Le président mozambicain Daniel Chapo appelle à une prière nationale pour la paix, un geste symbolique face aux tensions politiques et à l’insurrection dans le nord du pays.
Alors que le Mozambique tente de tourner la page après des années de conflits politiques et une insurrection violente dans le nord, le président Daniel Chapo a lancé vendredi un appel national à l’unité par la prière. Lors d’une rencontre à Maputo avec l’initiative « Mozambique First », il a invité tous les citoyens à participer à une « prière collective pour la paix » prévue le 28 août, en espérant faire de ce moment un symbole fort de réconciliation.
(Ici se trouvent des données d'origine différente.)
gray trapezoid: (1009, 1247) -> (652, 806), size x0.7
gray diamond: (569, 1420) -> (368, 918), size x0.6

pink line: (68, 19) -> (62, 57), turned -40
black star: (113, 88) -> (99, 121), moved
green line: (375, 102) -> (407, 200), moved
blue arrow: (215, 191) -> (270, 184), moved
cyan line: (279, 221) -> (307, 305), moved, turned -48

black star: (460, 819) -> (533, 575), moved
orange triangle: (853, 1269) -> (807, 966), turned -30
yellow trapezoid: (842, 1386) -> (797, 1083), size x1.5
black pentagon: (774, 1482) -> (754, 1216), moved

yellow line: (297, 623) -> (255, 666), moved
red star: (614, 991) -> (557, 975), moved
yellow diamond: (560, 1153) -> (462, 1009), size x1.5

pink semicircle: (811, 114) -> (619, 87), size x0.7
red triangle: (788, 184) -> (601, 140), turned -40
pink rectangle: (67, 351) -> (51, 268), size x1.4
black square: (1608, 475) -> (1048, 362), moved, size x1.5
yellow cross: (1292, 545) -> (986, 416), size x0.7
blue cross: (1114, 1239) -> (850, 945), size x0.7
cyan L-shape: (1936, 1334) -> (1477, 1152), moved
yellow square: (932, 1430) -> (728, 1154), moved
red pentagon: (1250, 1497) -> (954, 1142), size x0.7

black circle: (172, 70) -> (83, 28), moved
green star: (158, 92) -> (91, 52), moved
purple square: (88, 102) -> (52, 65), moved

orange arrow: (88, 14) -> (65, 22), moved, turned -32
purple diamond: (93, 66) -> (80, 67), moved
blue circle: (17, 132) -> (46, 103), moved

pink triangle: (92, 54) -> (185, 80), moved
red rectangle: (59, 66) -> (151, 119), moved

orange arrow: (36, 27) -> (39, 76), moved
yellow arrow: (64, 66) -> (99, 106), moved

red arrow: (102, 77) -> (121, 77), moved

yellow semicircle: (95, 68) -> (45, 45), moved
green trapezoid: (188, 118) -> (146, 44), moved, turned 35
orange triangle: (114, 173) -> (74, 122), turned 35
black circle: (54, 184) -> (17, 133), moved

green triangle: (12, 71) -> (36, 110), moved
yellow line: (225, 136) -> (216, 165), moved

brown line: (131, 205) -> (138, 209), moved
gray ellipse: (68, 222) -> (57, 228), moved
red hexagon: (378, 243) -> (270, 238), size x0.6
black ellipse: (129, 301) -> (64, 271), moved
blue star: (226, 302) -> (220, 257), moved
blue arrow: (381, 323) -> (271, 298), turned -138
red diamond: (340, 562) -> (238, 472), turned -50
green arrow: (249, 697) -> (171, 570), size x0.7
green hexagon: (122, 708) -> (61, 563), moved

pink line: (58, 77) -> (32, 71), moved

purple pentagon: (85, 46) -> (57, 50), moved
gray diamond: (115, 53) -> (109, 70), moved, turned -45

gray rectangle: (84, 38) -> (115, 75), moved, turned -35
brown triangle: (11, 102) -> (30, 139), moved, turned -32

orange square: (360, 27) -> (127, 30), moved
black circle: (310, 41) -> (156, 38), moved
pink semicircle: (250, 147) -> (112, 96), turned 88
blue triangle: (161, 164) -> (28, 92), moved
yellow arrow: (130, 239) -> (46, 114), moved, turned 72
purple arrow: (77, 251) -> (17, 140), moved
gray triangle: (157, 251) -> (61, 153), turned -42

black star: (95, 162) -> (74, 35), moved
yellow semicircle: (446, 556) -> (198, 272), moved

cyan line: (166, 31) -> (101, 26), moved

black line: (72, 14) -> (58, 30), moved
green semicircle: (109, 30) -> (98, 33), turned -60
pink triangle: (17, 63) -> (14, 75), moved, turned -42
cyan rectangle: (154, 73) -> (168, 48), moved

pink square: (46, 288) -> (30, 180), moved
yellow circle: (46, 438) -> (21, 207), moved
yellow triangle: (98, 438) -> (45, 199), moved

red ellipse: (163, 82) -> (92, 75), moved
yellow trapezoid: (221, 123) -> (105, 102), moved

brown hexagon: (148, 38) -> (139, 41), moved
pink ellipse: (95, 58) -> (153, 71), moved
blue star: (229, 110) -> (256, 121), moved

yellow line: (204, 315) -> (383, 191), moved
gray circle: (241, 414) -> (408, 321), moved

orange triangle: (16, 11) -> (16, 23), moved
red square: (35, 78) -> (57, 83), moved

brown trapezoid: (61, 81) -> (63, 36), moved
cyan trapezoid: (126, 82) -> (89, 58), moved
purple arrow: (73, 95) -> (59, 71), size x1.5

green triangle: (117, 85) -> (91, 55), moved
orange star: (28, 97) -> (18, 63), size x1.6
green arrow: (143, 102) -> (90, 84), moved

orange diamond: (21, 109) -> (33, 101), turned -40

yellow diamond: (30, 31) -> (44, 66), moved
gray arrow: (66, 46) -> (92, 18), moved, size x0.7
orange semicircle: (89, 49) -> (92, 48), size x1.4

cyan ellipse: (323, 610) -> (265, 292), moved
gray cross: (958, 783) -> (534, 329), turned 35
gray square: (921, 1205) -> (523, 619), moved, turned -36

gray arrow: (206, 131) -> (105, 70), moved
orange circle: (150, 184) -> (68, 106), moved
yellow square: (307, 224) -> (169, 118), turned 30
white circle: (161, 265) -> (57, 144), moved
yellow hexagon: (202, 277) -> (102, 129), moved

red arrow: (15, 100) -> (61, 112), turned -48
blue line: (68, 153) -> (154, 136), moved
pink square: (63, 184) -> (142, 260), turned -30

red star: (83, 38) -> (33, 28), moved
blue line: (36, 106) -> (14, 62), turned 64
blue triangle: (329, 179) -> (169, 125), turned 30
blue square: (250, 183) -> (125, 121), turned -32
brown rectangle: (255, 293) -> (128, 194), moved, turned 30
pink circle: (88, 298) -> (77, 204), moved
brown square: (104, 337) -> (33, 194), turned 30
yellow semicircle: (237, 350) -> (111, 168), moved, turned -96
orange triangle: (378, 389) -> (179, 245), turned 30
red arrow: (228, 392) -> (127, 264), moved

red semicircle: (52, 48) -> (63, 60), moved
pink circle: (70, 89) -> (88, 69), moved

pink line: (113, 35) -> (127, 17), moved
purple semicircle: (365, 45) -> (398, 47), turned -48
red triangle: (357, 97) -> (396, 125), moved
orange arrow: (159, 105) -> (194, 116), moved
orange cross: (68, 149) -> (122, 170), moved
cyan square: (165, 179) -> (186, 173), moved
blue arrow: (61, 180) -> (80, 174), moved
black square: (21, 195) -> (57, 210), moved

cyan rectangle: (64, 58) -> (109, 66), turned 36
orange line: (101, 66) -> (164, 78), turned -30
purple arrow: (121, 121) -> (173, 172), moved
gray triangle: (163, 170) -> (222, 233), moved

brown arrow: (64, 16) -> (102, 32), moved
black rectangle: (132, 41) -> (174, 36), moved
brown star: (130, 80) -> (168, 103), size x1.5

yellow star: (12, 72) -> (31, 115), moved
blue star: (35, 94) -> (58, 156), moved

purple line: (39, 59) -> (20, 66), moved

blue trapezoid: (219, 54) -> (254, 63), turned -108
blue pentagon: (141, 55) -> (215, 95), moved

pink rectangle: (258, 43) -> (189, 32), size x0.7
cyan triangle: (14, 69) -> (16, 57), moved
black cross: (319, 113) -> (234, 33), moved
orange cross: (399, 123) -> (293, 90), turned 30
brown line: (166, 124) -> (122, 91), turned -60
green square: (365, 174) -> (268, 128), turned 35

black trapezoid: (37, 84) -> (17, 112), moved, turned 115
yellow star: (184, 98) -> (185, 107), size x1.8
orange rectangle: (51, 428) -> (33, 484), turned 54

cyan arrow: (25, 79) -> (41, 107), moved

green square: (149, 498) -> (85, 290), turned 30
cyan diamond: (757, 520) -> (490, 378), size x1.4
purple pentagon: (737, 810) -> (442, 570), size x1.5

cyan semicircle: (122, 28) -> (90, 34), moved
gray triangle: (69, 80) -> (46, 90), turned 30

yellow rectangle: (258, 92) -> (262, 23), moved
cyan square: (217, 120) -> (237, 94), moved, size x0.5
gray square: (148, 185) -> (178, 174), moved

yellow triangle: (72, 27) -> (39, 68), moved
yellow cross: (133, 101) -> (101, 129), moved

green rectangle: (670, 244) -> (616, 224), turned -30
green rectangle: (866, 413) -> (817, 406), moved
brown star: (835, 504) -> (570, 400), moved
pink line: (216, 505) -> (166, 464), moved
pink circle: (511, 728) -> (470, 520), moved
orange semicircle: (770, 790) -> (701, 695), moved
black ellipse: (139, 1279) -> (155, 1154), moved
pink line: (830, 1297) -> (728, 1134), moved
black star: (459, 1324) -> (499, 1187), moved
S’exprimant devant des représentants du Conseil chrétien du Mozambique (CCM), M. Chapo a insisté sur l’importance de placer le pays au-dessus des différences ethniques, culturelles, religieuses ou politiques. Une minute de silence à 18 h (16 h GMT) accompagnera cet événement symbolique.
Cependant, si la prière rassemble, la complexité des défis sécuritaires et politiques reste entière. Depuis 2017, la province de Cabo Delgado est déchirée par une insurrection djihadiste locale qui a provoqué des milliers de morts et déplacé plus d’un million de personnes. Par ailleurs, le pays reste marqué par des tensions post-électorales et une méfiance politique profonde.
Si l’initiative est saluée comme un geste moral, certains soulignent qu’elle reste largement portée par des églises protestantes, risquant d’exclure musulmans, traditions locales et citoyens laïcs. L’analyste Donald Porusingazi rappelle que la prière, si puissante soit-elle symboliquement, ne saurait remplacer un véritable dialogue politique, des réformes concrètes et la résolution des inégalités économiques.
Au Mozambique, pays profondément religieux, l’espoir d’une paix durable passe par un équilibre entre foi et action politique réelle.